Anti cd8 mabs

Cytoxicity of CTLs of immunized mice was determined by quantitative measurements of the release of lactic dehydrogenase (LDH). The mouse melanoma B16 cells (H-2^b), colon carcinoma CT26 cells (H-2^d) or 2E8 cells (mBAP31-depleted B16 cells) were pulsed with or without corresponding peptides (2 μg/mL) and used as target cells. CD8⁺ cells, isolated from splenocytes of immunized C57BL/6 mice by magnetic beads conjugated with anti-CD8 mAbs (BD pharmingen), served as effector cells.

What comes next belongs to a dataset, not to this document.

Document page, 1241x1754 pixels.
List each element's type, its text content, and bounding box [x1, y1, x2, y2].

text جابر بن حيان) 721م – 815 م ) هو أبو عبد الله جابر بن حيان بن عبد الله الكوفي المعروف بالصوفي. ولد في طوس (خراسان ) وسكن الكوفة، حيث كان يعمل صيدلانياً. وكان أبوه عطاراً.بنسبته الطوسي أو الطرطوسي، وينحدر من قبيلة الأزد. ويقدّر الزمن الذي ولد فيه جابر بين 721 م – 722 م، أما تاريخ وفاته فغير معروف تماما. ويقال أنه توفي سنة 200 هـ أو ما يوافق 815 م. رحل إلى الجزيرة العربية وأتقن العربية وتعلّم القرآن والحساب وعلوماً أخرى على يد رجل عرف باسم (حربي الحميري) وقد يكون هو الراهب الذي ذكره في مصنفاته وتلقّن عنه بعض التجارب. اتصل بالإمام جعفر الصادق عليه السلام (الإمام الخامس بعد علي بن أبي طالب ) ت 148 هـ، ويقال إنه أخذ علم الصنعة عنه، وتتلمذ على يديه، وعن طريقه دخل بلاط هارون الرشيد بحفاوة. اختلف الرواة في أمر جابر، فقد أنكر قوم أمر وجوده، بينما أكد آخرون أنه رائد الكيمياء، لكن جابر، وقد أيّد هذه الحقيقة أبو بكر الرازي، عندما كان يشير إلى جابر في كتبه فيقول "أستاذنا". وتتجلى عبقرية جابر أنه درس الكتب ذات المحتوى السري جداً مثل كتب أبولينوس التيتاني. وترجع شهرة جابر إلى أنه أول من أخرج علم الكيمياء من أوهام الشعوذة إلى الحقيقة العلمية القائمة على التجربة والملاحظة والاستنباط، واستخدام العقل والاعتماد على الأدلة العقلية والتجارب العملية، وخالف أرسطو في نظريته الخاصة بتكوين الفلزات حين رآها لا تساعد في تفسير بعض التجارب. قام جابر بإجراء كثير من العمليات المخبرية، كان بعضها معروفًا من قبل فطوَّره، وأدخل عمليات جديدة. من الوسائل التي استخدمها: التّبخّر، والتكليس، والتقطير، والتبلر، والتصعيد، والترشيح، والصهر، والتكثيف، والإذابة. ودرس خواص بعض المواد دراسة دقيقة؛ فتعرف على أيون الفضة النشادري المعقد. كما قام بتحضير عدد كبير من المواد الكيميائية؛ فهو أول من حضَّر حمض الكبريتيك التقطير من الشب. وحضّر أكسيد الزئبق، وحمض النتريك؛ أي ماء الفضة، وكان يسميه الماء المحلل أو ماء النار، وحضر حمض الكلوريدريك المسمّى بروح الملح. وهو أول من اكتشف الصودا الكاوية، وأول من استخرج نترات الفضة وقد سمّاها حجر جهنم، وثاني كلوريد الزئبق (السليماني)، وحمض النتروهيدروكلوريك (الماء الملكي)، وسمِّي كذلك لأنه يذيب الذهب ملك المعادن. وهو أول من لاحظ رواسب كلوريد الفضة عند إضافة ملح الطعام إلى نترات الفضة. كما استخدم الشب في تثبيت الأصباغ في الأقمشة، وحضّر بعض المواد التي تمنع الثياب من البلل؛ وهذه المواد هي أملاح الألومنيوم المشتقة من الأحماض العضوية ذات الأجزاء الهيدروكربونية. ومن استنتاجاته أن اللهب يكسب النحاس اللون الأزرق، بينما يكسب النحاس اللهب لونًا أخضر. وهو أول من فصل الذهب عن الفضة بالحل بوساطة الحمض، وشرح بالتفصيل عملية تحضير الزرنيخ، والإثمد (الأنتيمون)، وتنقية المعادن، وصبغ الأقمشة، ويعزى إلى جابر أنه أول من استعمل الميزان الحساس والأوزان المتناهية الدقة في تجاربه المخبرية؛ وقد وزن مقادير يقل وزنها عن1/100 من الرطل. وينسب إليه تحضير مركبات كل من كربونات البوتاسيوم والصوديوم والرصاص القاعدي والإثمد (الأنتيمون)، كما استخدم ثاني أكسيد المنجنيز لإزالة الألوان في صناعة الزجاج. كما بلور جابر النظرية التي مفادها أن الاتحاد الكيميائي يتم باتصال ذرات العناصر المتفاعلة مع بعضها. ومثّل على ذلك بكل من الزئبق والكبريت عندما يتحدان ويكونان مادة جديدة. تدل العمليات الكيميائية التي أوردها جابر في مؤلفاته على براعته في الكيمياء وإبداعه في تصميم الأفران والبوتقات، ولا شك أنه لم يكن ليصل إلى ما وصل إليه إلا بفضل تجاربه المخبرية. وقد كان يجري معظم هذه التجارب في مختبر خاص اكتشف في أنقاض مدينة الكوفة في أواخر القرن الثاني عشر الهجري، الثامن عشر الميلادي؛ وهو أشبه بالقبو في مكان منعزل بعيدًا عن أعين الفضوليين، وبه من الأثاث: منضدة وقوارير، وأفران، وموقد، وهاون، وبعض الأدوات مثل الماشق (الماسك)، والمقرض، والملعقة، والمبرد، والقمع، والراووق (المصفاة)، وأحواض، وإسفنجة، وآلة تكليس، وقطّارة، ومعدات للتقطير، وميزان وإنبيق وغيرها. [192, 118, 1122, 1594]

CTL assays were performed with effector cells (E) and target cells (T) (1 × 10⁴ cells/well) mixed together at ratios of 50:1, 25:1 or 12.5:1 in a final volume of 100 μl. After 4 h incubation at 37°C, 50 μl of the cultured supernatants was collected to assess the amount of LDH release using Non-Radioactive Cytotoxicity Assay kits (Promega). The percentage of target cell lysis was calculated from the following equation: 100 × (A-B)/(C-D), where A is the reading value of experimental signal, B is spontaneous background signal value of the effector cells, C is maximum signal value from target cells, and D is spontaneous background signal value of the target cells.